_What the task asks:_ In the passage about forums and local experts, which sites are said to be doing a fine job of standardizing and consolidating these discussions?

There are Glindas and Gandalfs among us who know when the flowers bloom, whence the birds sing, and why the wind blows. We only needst ask them. And we do. Many a forum brims with their wisdom, secure but obscure. Google crawls and indexes the message boards, but the culture and structure of forums and niche-interest sites lend themselves to threaded anonymous discussion, not the aggregation and distillation of friendly advice from local experts and time-tested specialists.
Quora and Reddit, and in some sense Disqus, are doing a fine job of standardizing and consolidating these discussions by offering everyone citizenship and a civilized agora. So we ought to be able to place the right questions in the right places to gather some leads. Who knows, we might even spark some enthusiasm.
Ideally those who greet the morning fog, paddle out past the breakers, scramble to the first pitch, bathe in the geothermals, forage for chanterelles or whatever fungi, ideally they will offer and we will collect their evanescent instants of wonderment.
“Mmm, it’s nice here today.”
That’s it. That’s all we want, from millions and millions of people all over the world all year long. Then, whenever you find yourself wondering where to go when you have the spacetime to spare, just give the globe a whirl and scrub to a datetime. Or pick up that old smartphone you used to carry around everywhere. There might still be an app for that.

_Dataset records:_
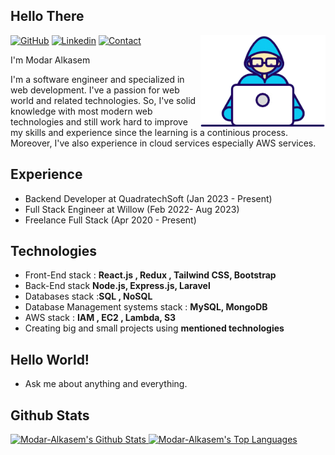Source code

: <h2> Hello There </h2>

<img align="right" src="https://raw.githubusercontent.com/modarAlkasem/modarAlkasem/main/assets/Developer.gif" width='200'/>

[![GitHub](https://img.shields.io/badge/SUPPORT%20AT-GITHUB-blue?style=for-the-badge&logo=github)](https://github.com/modarAlkasem) [![Linkedin](https://img.shields.io/badge/MY%20PROFILE-Linkedin-blue?style=for-the-badge&logo=linkedin)](https://www.linkedin.com/in/modar-alkasem) 
 [![Contact](https://img.shields.io/badge/CONTACT-GMAIL-red?style=for-the-badge&logo=gmail&logoColor=white)](mailto:modaralkasem@gmail.com)
 
I'm Modar Alkasem

<p>I'm a software engineer and specialized in web  development. I've a passion for web world and related technologies. So, I've solid knowledge with most modern web technologies  and still work hard to improve my skills and experience since the learning is a continious process. Moreover, I've also experience in cloud services especially AWS services.</p>
  
## Experience

- Backend Developer at QuadratechSoft (Jan 2023 - Present)
- Full Stack Engineer at Willow (Feb 2022- Aug 2023)
- Freelance Full Stack  (Apr 2020 - Present)

## Technologies
- Front-End stack :  **React.js , Redux , Tailwind CSS, Bootstrap**
- Back-End stack **Node.js, Express.js, Laravel**
- Databases stack :**SQL , NoSQL**
- Database Management systems stack : **MySQL, MongoDB**
- AWS stack : **IAM , EC2 , Lambda, S3**
- Creating big and small projects using **mentioned technologies**


## Hello World! 
- Ask me about anything and everything.

## Github Stats

<a href="https://github.com/modarAlkasem/modarAlkasem">
 <img alt="Modar-Alkasem's Github Stats" src="https://github-readme-stats.vercel.app/api/?username=modarAlkasem&show_icons=true&count_private=true&theme=react&hide_border=true&bg_color=1F222E&title_color=F85D7F&icon_color=F8D866" height="192px"/>
</a>
<a href="https://github.com/modarAlkasem/modarAlkasem">
 <img alt="Modar-Alkasem's Top Languages" src="https://github-readme-stats.vercel.app/api/top-langs/?username=modarAlkasem&langs_count=8&layout=compact&theme=react&hide_border=true&bg_color=1F222E&title_color=F85D7F&icon_color=F8D866&hide=Jupyter%20Notebook" height="192px"/>
 </a>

_Result of this task:_ Quora and Reddit, and in some sense Disqus.